Passage start

Results of Operation and Financial Condition.
Update to Previous Announcement
On January 28, 2009, Westfield Financial, Inc. (the “Company”) issued an earnings release reporting its fourth quarter and year to date 2008 financial results. Subsequently, a manufacturing commercial loan relationship of $5.5 million was classified as impaired. The commercial loan relationship consists of $913,000 which is collateralized by real estate and $3.5 million which is collateralized by all other business assets including equipment, inventory and accounts receivable. The remaining $1.1 million consists of two 75% Small Business Administration (“SBA”) guaranteed notes and one 50% SBA guaranteed note that are secured by specific purchase orders and a third mortgage position on a personal residence. Additionally, all debt is cross-collateralized and guaranteed with the exception of the SBA loans.
The borrower’s business involves precision machining and rapid prototype manufacturing of metal parts for sale to commercial customers throughout the United States. In February 2009, the Company learned that the borrower’s financial condition had deteriorated and ordered appraisals on all real estate and business assets. Based upon the appraisals, which were received on March 2, 2009, the Company has doubts on the collectability of the loan relationship according to its terms. The Company estimates a loss of $2.1 million and has provided an additional $1.9 million to the allowance for loan losses based on the above evaluation.

Passage end
Data supplied start

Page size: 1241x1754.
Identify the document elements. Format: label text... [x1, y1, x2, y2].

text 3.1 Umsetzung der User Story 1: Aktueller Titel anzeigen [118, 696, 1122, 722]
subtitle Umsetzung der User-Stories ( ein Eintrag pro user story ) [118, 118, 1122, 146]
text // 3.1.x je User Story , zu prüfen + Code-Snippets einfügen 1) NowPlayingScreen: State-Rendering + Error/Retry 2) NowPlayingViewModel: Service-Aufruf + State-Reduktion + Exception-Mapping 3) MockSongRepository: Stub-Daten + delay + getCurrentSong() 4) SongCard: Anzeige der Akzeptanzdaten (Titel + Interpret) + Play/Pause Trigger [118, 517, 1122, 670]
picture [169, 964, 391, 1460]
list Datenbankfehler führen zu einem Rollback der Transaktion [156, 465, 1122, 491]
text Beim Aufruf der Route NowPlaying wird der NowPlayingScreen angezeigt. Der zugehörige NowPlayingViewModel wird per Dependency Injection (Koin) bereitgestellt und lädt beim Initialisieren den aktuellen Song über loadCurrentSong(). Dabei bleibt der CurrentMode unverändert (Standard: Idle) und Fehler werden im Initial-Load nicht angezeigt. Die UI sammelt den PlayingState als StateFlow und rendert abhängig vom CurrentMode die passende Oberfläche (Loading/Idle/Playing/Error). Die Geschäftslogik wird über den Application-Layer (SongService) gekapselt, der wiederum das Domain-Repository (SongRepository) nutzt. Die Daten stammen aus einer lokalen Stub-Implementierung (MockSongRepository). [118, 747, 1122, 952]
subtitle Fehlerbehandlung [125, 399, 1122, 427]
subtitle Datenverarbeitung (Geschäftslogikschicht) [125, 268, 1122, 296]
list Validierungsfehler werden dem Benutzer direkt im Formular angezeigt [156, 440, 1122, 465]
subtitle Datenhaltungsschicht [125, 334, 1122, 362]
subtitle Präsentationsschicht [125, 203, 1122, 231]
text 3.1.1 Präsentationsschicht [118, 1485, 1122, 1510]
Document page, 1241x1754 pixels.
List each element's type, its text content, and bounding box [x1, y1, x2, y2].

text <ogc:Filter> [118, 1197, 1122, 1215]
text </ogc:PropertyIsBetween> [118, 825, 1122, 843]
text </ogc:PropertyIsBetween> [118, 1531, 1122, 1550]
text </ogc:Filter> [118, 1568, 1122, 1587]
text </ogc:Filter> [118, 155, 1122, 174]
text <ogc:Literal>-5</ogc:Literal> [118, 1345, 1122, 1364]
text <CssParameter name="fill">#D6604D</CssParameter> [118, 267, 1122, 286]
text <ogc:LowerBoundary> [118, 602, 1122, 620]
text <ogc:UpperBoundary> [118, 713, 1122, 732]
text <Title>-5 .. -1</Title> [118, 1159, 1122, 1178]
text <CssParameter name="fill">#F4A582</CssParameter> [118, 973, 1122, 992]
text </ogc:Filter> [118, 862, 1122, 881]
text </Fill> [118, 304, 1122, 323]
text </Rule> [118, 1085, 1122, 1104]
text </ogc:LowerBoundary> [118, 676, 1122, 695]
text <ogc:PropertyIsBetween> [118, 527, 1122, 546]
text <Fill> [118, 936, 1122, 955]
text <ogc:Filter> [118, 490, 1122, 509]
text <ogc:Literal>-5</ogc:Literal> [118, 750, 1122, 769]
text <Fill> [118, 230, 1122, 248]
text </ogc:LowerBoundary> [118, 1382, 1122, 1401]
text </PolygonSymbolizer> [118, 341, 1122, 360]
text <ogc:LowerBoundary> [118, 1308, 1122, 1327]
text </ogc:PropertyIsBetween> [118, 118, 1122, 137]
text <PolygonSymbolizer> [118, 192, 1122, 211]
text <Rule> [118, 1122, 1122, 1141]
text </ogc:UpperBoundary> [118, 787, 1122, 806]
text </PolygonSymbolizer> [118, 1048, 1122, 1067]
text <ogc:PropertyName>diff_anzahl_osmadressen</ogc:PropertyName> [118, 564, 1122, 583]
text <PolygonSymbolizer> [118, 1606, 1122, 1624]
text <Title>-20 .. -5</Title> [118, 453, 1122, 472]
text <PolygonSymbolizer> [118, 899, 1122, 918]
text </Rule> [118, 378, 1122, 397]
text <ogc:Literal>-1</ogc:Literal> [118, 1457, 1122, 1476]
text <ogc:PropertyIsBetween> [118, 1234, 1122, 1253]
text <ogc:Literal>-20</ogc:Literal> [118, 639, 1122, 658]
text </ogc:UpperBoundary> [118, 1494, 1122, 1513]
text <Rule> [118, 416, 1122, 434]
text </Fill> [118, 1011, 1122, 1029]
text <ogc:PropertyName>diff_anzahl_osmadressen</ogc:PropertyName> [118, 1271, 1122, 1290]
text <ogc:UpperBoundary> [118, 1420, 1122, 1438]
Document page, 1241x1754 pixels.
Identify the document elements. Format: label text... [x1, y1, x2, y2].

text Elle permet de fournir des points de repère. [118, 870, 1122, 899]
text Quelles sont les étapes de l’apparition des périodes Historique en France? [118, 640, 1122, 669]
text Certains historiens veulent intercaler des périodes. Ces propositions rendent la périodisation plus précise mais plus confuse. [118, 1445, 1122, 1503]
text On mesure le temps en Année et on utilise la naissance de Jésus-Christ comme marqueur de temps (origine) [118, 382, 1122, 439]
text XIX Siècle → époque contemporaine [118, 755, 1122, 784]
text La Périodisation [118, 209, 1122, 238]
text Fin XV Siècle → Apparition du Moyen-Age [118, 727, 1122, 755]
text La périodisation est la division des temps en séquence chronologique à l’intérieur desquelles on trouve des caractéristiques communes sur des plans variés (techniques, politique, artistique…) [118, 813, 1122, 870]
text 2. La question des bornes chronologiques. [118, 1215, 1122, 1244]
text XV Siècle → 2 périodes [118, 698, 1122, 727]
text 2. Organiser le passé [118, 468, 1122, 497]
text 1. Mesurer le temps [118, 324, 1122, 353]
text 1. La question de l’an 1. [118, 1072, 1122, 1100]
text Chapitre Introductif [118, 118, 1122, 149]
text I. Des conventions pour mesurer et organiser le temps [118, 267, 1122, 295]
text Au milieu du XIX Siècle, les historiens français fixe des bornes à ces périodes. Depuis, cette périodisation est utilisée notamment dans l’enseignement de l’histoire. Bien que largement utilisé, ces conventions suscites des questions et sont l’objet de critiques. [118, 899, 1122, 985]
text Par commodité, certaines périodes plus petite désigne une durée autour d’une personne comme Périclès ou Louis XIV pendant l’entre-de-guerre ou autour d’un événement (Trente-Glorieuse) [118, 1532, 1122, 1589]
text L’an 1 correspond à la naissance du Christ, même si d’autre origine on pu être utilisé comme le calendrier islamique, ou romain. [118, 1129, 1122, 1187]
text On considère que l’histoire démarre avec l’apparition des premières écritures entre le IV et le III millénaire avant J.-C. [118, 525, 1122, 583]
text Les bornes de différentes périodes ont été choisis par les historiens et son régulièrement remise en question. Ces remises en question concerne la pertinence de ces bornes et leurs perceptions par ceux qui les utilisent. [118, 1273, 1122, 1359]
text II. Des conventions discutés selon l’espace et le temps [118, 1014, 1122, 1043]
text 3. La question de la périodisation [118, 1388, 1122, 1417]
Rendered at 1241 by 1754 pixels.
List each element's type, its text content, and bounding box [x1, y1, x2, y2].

Data supplied end

▸ What you will do
a) Write out the loan update again, everything from "The borrower’s business" down to "the above evaluation.", using "valuations" wherever it says "appraisals".
b) In the entries, copy out word for word everything from the line containing "text Elle permet" down to the line containing "text Chapitre Introductif".

▸ Solutions below
a)
The borrower’s business involves precision machining and rapid prototype manufacturing of metal parts for sale to commercial customers throughout the United States. In February 2009, the Company learned that the borrower’s financial condition had deteriorated and ordered valuations on all real estate and business assets. Based upon the valuations, which were received on March 2, 2009, the Company has doubts on the collectability of the loan relationship according to its terms. The Company estimates a loss of $2.1 million and has provided an additional $1.9 million to the allowance for loan losses based on the above evaluation.

b)
text Elle permet de fournir des points de repère. [118, 870, 1122, 899]
text Quelles sont les étapes de l’apparition des périodes Historique en France? [118, 640, 1122, 669]
text Certains historiens veulent intercaler des périodes. Ces propositions rendent la périodisation plus précise mais plus confuse. [118, 1445, 1122, 1503]
text On mesure le temps en Année et on utilise la naissance de Jésus-Christ comme marqueur de temps (origine) [118, 382, 1122, 439]
text XIX Siècle → époque contemporaine [118, 755, 1122, 784]
text La Périodisation [118, 209, 1122, 238]
text Fin XV Siècle → Apparition du Moyen-Age [118, 727, 1122, 755]
text La périodisation est la division des temps en séquence chronologique à l’intérieur desquelles on trouve des caractéristiques communes sur des plans variés (techniques, politique, artistique…) [118, 813, 1122, 870]
text 2. La question des bornes chronologiques. [118, 1215, 1122, 1244]
text XV Siècle → 2 périodes [118, 698, 1122, 727]
text 2. Organiser le passé [118, 468, 1122, 497]
text 1. Mesurer le temps [118, 324, 1122, 353]
text 1. La question de l’an 1. [118, 1072, 1122, 1100]
text Chapitre Introductif [118, 118, 1122, 149]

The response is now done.